***** Selected extract

# First dado set.



## dribron (Jul 19, 2010)

Hello all, and merry christmas. My wife suprized me today with a stacked dado set for christmas. Not a great one, but well she didn't know the difference. And sence I have nev er had one, a cheapy might be better to learn with.
Anyhoo, I was thinking about making a simply box made with dado, (rabbited) sides as a way to learn. What I do not know is how much difference the dado'ed edge will effect over all deminsions... What I mean is this... If I build a simple box at say 10" x 8" will the top and bottom also be cut at 10" x 8", or will I need to increase or decrease the overall deminsions?
Sorry for the rediculas beginer question.....:boat: _Duane


----------



## jack warner (Oct 15, 2010)

cab-man will have a good answer for that. i just wanted to say, now theres a man. xmas not over yet and already working on next project. lol

if your not cutting the lid out of the box, ( making the lid afterwards ) id build the box then measure for lid.


----------



## dribron (Jul 19, 2010)

I kinda wanted to cut it from the box, but could do it after as well I guess.... Thanks

Hey, wait, do you mean that I do not supose to be working on a project on xmas? That would explain the looks...LOL


----------



## wsommariva (Jan 3, 2010)

I think you'll get some good info here. Practice with scrap first and think logically through the process. Dado rabbet is the first joint I used and even though I followed the instructions very carefully, I still made mistakes. My second attempt was better, but still made an error or too.

BTW, getting those dado blades on and off were very tuff at first. After a half dozen installations and removals, it loosened up.


----------



## woodnthings (Jan 24, 2009)

*Safety advice*

When cutting a rabbet or a dado always follow completely through with the cut and then "safely" turn the saw off. My saws all have a knee knocker off switch, so I can maintain control of the work piece and still shut off the saw with out letting go. I recently pulled back a dado cut using the miter gauge and of course it kicked back,  of course I knew better. :wallbash: Brain fart, no harm no foul, no flames, no blood......


----------



## cowboy dan (Apr 11, 2010)

it will shrink but it really depends on how you want to assemble it. just plan on making the box a bit larger. in this case it's easier done than said...lol


----------



## mdntrdr (Dec 22, 2009)

**********

# Things to do
1) Rewrite the stretch of the dado set thread from "When cutting a" through "(Apr 11, 2010)", changing "miter gauge" to "crosscut sled" and leaving everything else as it is.
2) Please copy the entries word for word, from the line containing "pose: elev=29.5 azim=171.0 roll=9.8 dist=1.80" through the last line of the entries.

***** Listed records

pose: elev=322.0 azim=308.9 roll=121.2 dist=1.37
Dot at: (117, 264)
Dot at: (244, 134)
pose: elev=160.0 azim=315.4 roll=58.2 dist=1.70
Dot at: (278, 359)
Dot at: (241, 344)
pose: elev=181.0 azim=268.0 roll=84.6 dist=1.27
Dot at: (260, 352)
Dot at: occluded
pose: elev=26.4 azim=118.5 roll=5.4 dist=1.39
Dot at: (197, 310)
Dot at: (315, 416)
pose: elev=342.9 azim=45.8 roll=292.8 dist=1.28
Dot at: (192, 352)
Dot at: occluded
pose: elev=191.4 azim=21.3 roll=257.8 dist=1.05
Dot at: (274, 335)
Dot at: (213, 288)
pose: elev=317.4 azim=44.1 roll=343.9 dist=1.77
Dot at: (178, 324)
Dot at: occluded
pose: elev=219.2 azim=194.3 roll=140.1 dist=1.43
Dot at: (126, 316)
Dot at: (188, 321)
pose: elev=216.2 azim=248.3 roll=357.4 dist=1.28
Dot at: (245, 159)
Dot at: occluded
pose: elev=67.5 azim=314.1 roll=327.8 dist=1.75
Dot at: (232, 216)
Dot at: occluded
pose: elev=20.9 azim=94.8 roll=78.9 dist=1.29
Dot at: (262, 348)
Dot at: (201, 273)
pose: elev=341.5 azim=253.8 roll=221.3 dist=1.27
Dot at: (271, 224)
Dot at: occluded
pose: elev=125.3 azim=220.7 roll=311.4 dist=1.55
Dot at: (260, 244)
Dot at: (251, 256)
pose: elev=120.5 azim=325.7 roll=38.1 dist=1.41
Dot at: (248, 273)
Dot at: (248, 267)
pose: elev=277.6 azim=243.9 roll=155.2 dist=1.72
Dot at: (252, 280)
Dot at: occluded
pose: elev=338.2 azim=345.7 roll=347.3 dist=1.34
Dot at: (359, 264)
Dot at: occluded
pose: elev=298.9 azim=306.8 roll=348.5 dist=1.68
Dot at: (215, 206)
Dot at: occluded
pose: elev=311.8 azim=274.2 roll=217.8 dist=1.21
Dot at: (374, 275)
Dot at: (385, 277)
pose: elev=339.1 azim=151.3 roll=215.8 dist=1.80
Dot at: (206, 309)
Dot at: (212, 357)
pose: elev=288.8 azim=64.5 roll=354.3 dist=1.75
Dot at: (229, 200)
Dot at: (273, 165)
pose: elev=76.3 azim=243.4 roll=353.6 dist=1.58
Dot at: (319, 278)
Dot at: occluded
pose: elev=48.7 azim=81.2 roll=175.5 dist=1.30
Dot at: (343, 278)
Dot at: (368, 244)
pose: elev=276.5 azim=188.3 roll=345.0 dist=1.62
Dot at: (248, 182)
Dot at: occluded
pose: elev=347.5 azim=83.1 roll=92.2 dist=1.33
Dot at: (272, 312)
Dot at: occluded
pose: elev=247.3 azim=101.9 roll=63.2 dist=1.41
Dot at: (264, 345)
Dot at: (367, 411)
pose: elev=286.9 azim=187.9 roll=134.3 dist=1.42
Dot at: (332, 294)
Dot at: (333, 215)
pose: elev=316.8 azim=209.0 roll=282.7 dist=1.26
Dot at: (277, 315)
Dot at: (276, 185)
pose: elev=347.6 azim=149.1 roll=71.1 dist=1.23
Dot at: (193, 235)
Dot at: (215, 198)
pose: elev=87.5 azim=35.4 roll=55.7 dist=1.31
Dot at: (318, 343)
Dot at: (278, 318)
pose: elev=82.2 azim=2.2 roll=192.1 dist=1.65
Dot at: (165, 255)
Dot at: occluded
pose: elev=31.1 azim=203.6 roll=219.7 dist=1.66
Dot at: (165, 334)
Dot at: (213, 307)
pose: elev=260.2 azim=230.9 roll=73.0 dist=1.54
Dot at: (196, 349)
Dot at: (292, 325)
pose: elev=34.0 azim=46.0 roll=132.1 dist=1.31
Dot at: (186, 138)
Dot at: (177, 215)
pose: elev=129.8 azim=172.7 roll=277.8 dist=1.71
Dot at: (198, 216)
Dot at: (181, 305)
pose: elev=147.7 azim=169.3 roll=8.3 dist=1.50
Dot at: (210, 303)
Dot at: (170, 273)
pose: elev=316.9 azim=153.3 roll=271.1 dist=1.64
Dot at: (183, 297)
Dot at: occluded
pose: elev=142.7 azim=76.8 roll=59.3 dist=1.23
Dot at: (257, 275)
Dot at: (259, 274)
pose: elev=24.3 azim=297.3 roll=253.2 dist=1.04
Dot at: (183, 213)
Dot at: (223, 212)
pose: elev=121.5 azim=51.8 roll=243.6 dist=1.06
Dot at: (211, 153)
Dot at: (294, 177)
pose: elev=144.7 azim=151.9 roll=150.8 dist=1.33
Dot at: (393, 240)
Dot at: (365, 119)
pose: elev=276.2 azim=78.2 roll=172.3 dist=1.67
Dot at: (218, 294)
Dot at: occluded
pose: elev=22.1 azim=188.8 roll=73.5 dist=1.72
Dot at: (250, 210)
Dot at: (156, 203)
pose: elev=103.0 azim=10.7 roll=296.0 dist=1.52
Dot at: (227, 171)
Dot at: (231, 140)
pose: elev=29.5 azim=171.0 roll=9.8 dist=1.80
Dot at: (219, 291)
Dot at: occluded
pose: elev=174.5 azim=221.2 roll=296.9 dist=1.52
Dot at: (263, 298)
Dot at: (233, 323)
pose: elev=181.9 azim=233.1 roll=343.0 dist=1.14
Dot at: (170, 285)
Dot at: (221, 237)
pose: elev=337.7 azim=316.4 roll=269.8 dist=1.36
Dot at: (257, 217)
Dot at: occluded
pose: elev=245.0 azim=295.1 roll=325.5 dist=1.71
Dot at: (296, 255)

**********

# Exercise results
1)
When cutting a rabbet or a dado always follow completely through with the cut and then "safely" turn the saw off. My saws all have a knee knocker off switch, so I can maintain control of the work piece and still shut off the saw with out letting go. I recently pulled back a dado cut using the crosscut sled and of course it kicked back,  of course I knew better. :wallbash: Brain fart, no harm no foul, no flames, no blood......


----------



## cowboy dan (Apr 11, 2010)

2)
pose: elev=29.5 azim=171.0 roll=9.8 dist=1.80
Dot at: (219, 291)
Dot at: occluded
pose: elev=174.5 azim=221.2 roll=296.9 dist=1.52
Dot at: (263, 298)
Dot at: (233, 323)
pose: elev=181.9 azim=233.1 roll=343.0 dist=1.14
Dot at: (170, 285)
Dot at: (221, 237)
pose: elev=337.7 azim=316.4 roll=269.8 dist=1.36
Dot at: (257, 217)
Dot at: occluded
pose: elev=245.0 azim=295.1 roll=325.5 dist=1.71
Dot at: (296, 255)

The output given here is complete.